One guy who fought with me in Rajadamnern, I already beat him there before, but when I went back to Isaan he didn't remember me, maybe because I wore dirty clothes and smoked. He picked me to fight with, said he wanted to bet 20,000 baht. I won by K.O. After, he said, "Why did you lie to me? Why didn't you tell me we already fought?" He was really angry. He said, "Now I have to work really hard as a farmer to get back the money."

Sitting at his gym in the picturesque valley of Pai all these years later, Bee doesn't seem too bothered about never being given a chance at a title.

Would my life be much better if I'd gotten those title shots? I don't think so. I'm a teacher now. Some famous fighters, even those with titles, don't make good teachers.

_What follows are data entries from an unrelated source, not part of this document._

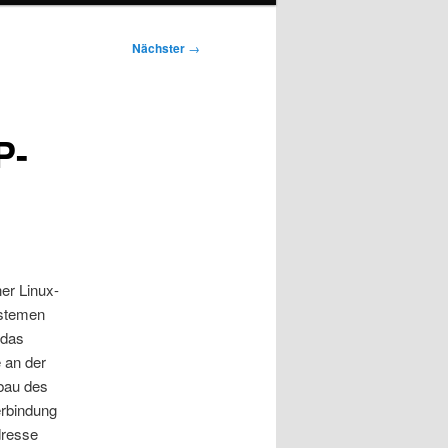
Nächster
→
P-
ner Linux-
ystemen
 das
 an der
bau des
erbindung
dresse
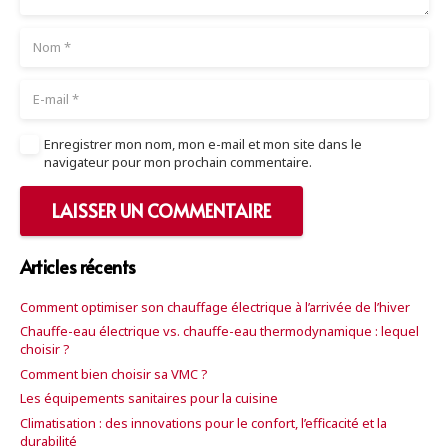
Enregistrer mon nom, mon e-mail et mon site dans le
navigateur pour mon prochain commentaire.
LAISSER UN COMMENTAIRE
Articles récents
Comment optimiser son chauffage électrique à l’arrivée de l’hiver
Chauffe-eau électrique vs. chauffe-eau thermodynamique : lequel
choisir ?
Comment bien choisir sa VMC ?
Les équipements sanitaires pour la cuisine
Climatisation : des innovations pour le confort, l’efficacité et la
durabilité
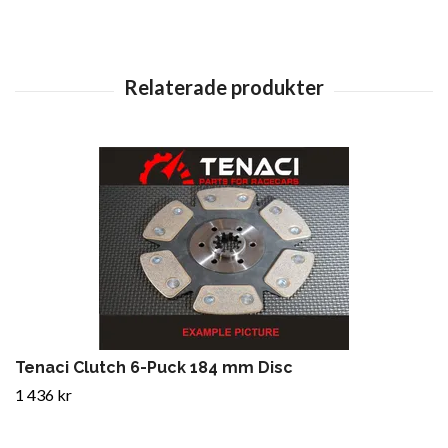
Tenaci Clutch 6-Puck 184 mm Disc
1 436 kr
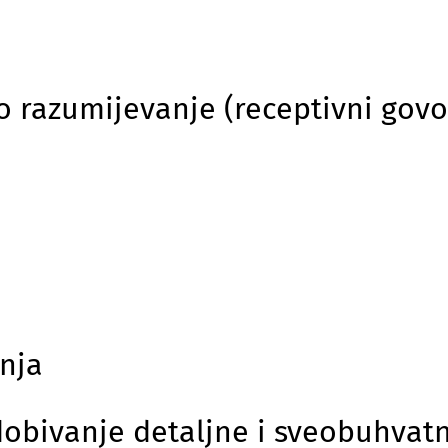
o razumijevanje (receptivni govor
anja
dobivanje detaljne i sveobuhvat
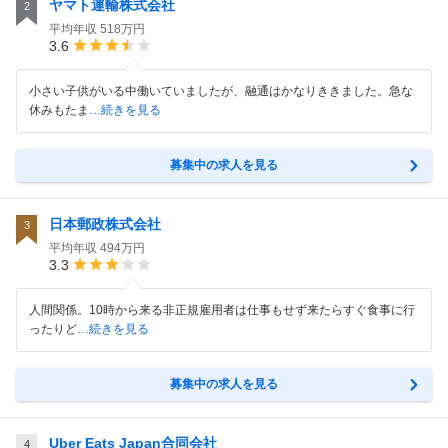
ヤマト運輸株式会社
2
平均年収
518万円
3.6
小さい子供がいる中働いていましたが、融通はかなりききました。急な
休みもたま
…続きを見る
募集中の求人を見る
日本郵政株式会社
3
平均年収
494万円
3.3
人間関係。10時から来る非正規雇用者は仕事もせず来たらすぐ食事に行
ったりど
…続きを見る
募集中の求人を見る
Uber Eats Japan合同会社
4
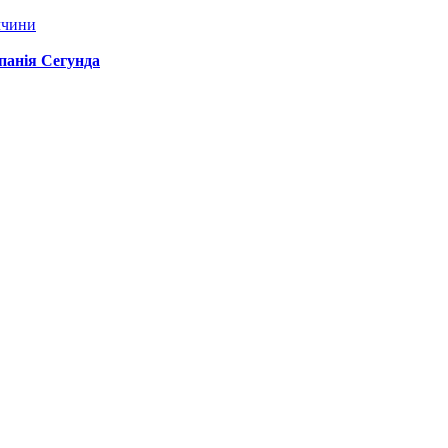
ччини
спанія Сегунда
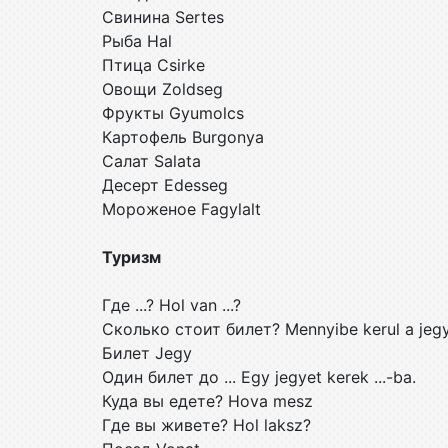
Свинина Sertes
Рыба Hal
Птица Csirke
Овощи Zoldseg
Фрукты Gyumolcs
Картофель Burgonya
Салат Salata
Десерт Edesseg
Мороженое Fagylalt
Туризм
Где ...? Hol van ...?
Сколько стоит билет? Mennyibe kerul a jeg
Билет Jegy
Один билет до ... Egy jegyet kerek ...-ba.
Куда вы едете? Hova mesz
Где вы живете? Hol laksz?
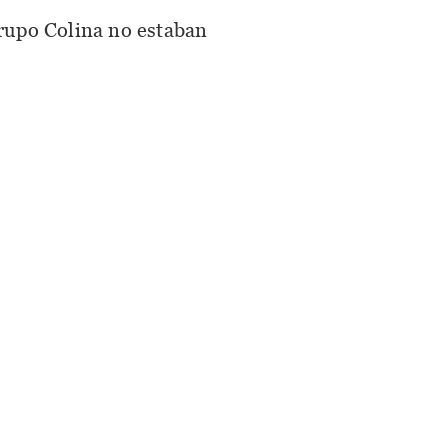
grupo Colina no estaban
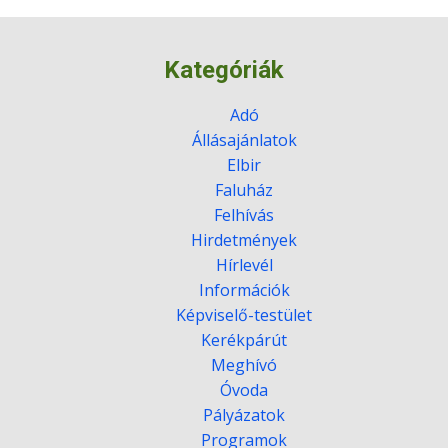
Kategóriák
Adó
Állásajánlatok
Elbir
Faluház
Felhívás
Hirdetmények
Hírlevél
Információk
Képviselő-testület
Kerékpárút
Meghívó
Óvoda
Pályázatok
Programok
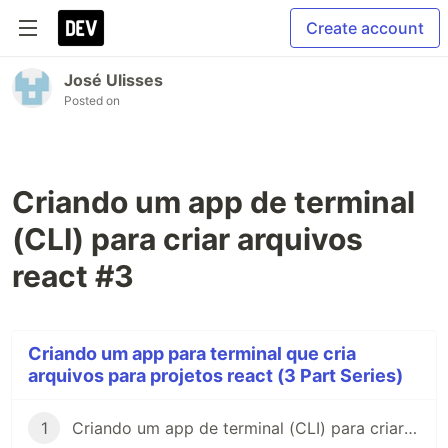
Create account
José Ulisses
Posted on
Criando um app de terminal
(CLI) para criar arquivos
react #3
Criando um app para terminal que cria
arquivos para projetos react (3 Part Series)
1
Criando um app de terminal (CLI) para criar arquivos react #1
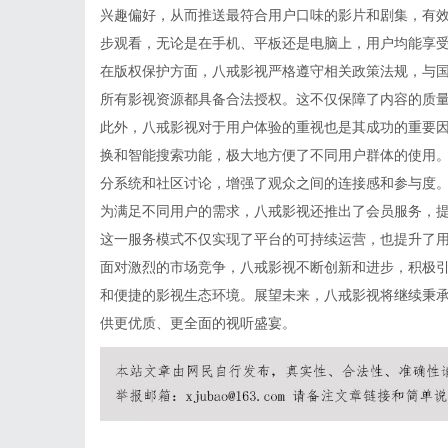
兴趣偏好，从而推送最符合用户口味的影片和剧集，有
步观看，无论是在手机、平板还是电脑上，用户均能享
在版权保护方面，八戒影视严格遵守相关政策法规，与
所有影视资源都具备合法授权。这不仅保障了内容的质
此外，八戒影视对于用户体验的重视也是其成功的重要
换和智能搜索功能，极大地方便了不同用户群体的使用
分系统和社区讨论，增强了观众之间的连接感和参与度
为满足不同用户的需求，八戒影视还推出了会员服务，
这一服务模式不仅实现了平台的可持续运营，也提升了
面对激烈的市场竞争，八戒影视不断创新和进步，积极
和便捷的影视生态环境。展望未来，八戒影视将继续秉承
供更优质、更全面的视听盛宴。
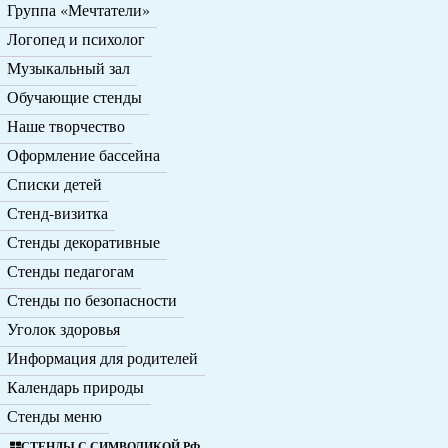
Группа «Мечтатели»
Логопед и психолог
Музыкальный зал
Обучающие стенды
Наше творчество
Оформление бассейна
Списки детей
Стенд-визитка
Стенды декоративные
Стенды педагогам
Стенды по безопасности
Уголок здоровья
Информация для родителей
Календарь природы
Стенды меню
СТЕНДЫ С СИМВОЛИКОЙ РФ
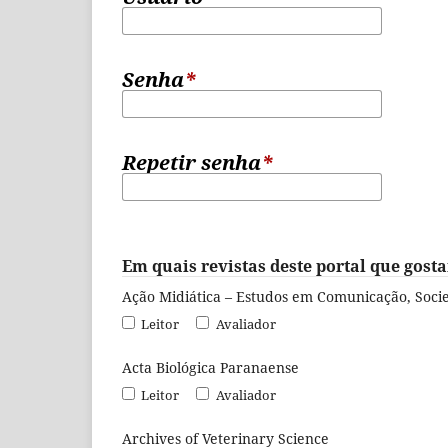
Senha
*
Repetir senha
*
Em quais revistas deste portal que gosta
Ação Midiática – Estudos em Comunicação, Soci
Leitor
Avaliador
Acta Biológica Paranaense
Leitor
Avaliador
Archives of Veterinary Science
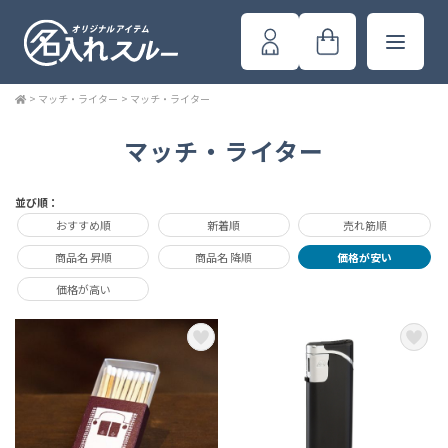
>
マッチ・ライター
>
マッチ・ライター
マッチ・ライター
並び順：
おすすめ順
新着順
売れ筋順
商品名 昇順
商品名 降順
価格が安い
価格が高い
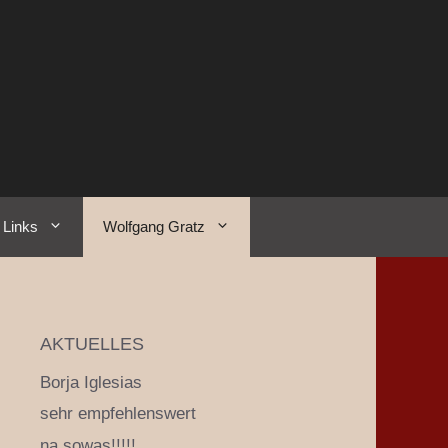
Links
Wolfgang Gratz
AKTUELLES
Borja Iglesias
sehr empfehlenswert
na sowas!!!!!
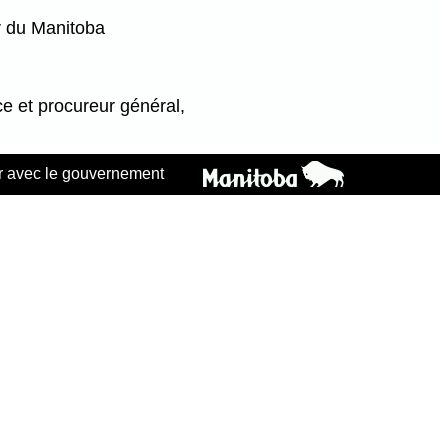
r du Manitoba
ce et procureur général,
 avec le gouvernement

And now, teaching is the priority. It's clear that it comes naturally to him: he's meticulous with his students, cares that they learn proper technique. Bee has put almost as many years into his craft of teaching as he put into fighting: he's on his thirteenth year of instructing, having moved from fighting to coaching when he was 29. For Bee, Muay Thai hasn't been a just blip on his life map, but rather a lifelong career, something he wants to pass on to the next generation. He discusses with pride the budding career of his 16-year-old son, who fights in Bangkok.

Bee's father, who first taught Bee about heart and perseverance, is still a large presence in Bee's life. The two have a relaxed rapport, laughing and joking easily. Bee calls his father the Coffee Man, says he always has a cup of it with him and doesn't consume much else. Kak is visibly proud of his son, and understandably so. This kid he raised up in the countryside, this fighter he taught to have heart, has gone and built himself a life in the mountainous northern Thailand, half the country away but still connected to his roots in the flat farming fields to the east.